Aus Deutschland wurden Mitte März MMP-Preise von 235 Euro gemeldet. Das waren 17 Euro weniger als in der Woche zuvor. In den Niederlanden notierte man MMP nur noch mit 223 Euro je 100 kg und damit 23 Euro niedriger als in der Vorwoche und 12 Euro niedriger als in Deutschland.

Absatzprobleme bei Käse nehmen zu

Käselager

Die Preise für Käse (Edamer) waren im europäischen Großhandel Mitte März weiterhin stabil. Damit hat sich die wichtigste wertmäßige Verwertung der Milch nicht verschlechtert. Zur Monatsmitte bewegten sich die Käsepreise im europäischen Großhandel jedenfalls seitwärts.
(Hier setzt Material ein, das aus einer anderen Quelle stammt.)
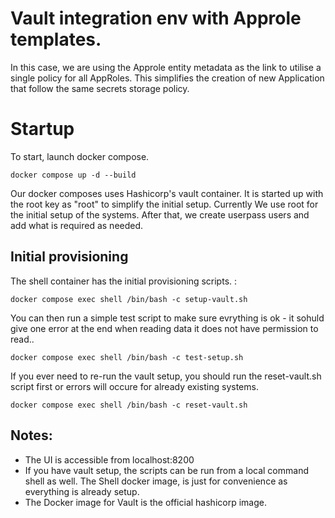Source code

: # Vault integration env with Approle templates.

In this case, we are using the Approle entity metadata as the link to utilise a single policy for all AppRoles. This simplifies the creation of new Application that follow the same secrets storage policy. 

# Startup 

To start, launch docker compose. 

    docker compose up -d --build

Our docker composes uses Hashicorp's vault container. It is started up with the root key as "root" to simplify the initial setup. Currently We use root for the initial setup of the systems. After that, we create userpass users and add what is required as needed.

## Initial provisioning 

The shell container has the initial provisioning scripts. : 

    docker compose exec shell /bin/bash -c setup-vault.sh

You can then run a simple test script to make sure evrything is ok - it sohuld give one error at the end when reading data it does not have permission to read..

    docker compose exec shell /bin/bash -c test-setup.sh

If you ever need to re-run the vault setup, you should run the reset-vault.sh script first or errors will occure for already existing systems.

    docker compose exec shell /bin/bash -c reset-vault.sh

## Notes:

- The UI is accessible from localhost:8200
- If you have vault setup, the scripts can be run from a local command shell as well. The Shell docker image, is just for convenience as everything is already setup.
- The Docker image for Vault is the  official hashicorp image.

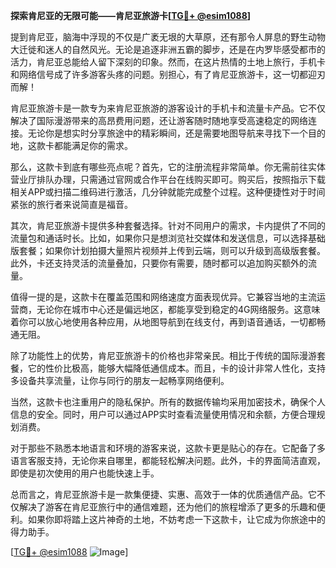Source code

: **探索肯尼亚的无限可能——肯尼亚旅游卡[[TG💪+ @esim1088](https://t.me/s/esim1088)]**

提到肯尼亚，脑海中浮现的不仅是广袤无垠的大草原，还有那令人屏息的野生动物大迁徙和迷人的自然风光。无论是追逐非洲五霸的脚步，还是在内罗毕感受都市的活力，肯尼亚总能给人留下深刻的印象。然而，在这片热情的土地上旅行，手机卡和网络信号成了许多游客头疼的问题。别担心，有了肯尼亚旅游卡，这一切都迎刃而解！

肯尼亚旅游卡是一款专为来肯尼亚旅游的游客设计的手机卡和流量卡产品。它不仅解决了国际漫游带来的高昂费用问题，还让游客随时随地享受高速稳定的网络连接。无论你是想实时分享旅途中的精彩瞬间，还是需要地图导航来寻找下一个目的地，这款卡都能满足你的需求。

那么，这款卡到底有哪些亮点呢？首先，它的注册流程非常简单。你无需前往实体营业厅排队办理，只需通过官网或合作平台在线购买即可。购买后，按照指示下载相关APP或扫描二维码进行激活，几分钟就能完成整个过程。这种便捷性对于时间紧张的旅行者来说简直是福音。

其次，肯尼亚旅游卡提供多种套餐选择。针对不同用户的需求，卡内提供了不同的流量包和通话时长。比如，如果你只是想浏览社交媒体和发送信息，可以选择基础版套餐；如果你计划拍摄大量照片视频并上传到云端，则可以升级到高级版套餐。此外，卡还支持灵活的流量叠加，只要你有需要，随时都可以追加购买额外的流量。

值得一提的是，这款卡在覆盖范围和网络速度方面表现优异。它兼容当地的主流运营商，无论你在城市中心还是偏远地区，都能享受到稳定的4G网络服务。这意味着你可以放心地使用各种应用，从地图导航到在线支付，再到语音通话，一切都畅通无阻。

除了功能性上的优势，肯尼亚旅游卡的价格也非常亲民。相比于传统的国际漫游套餐，它的性价比极高，能够大幅降低通信成本。而且，卡的设计非常人性化，支持多设备共享流量，让你与同行的朋友一起畅享网络便利。

当然，这款卡也注重用户的隐私保护。所有的数据传输均采用加密技术，确保个人信息的安全。同时，用户可以通过APP实时查看流量使用情况和余额，方便合理规划消费。

对于那些不熟悉本地语言和环境的游客来说，这款卡更是贴心的存在。它配备了多语言客服支持，无论你来自哪里，都能轻松解决问题。此外，卡的界面简洁直观，即使是初次使用的用户也能快速上手。

总而言之，肯尼亚旅游卡是一款集便捷、实惠、高效于一体的优质通信产品。它不仅解决了游客在肯尼亚旅行中的通信难题，还为他们的旅程增添了更多的乐趣和便利。如果你即将踏上这片神奇的土地，不妨考虑一下这款卡，让它成为你旅途中的得力助手。

[[TG💪+ @esim1088](https://t.me/s/esim1088) ![Image](https://i.postimg.cc/4NQfJmqS/Snipaste-2025-05-13-00-14-12.png)]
Aus Deutschland meldete man allerdings einen eingeschränkten Verkauf in andere EU-Länder – insbesondre nach Italien, aber zunahmend auch in andere Staaten mit Quarantänemaßnahmen. Das könnte die Preise zunehmend unter Druck setzten.

Die Kommission meldete für Edamer im Mittel noch Preise von 326 Euro. Die europäischen Cheddar-Preise notieren zuletzt ebenfalls stabil bei 305 Euro je 100 kg. Für Vollmilchpulver (VMP) sind die Preise im europäischen Großhandel hingegen zurückgegangen. Die Kommission meldete Mitte März für die EU durchschnittliche VMP-Preise von 296 Euro. Das ist ein Minus von 4 Euro gegenüber der Vorwoche.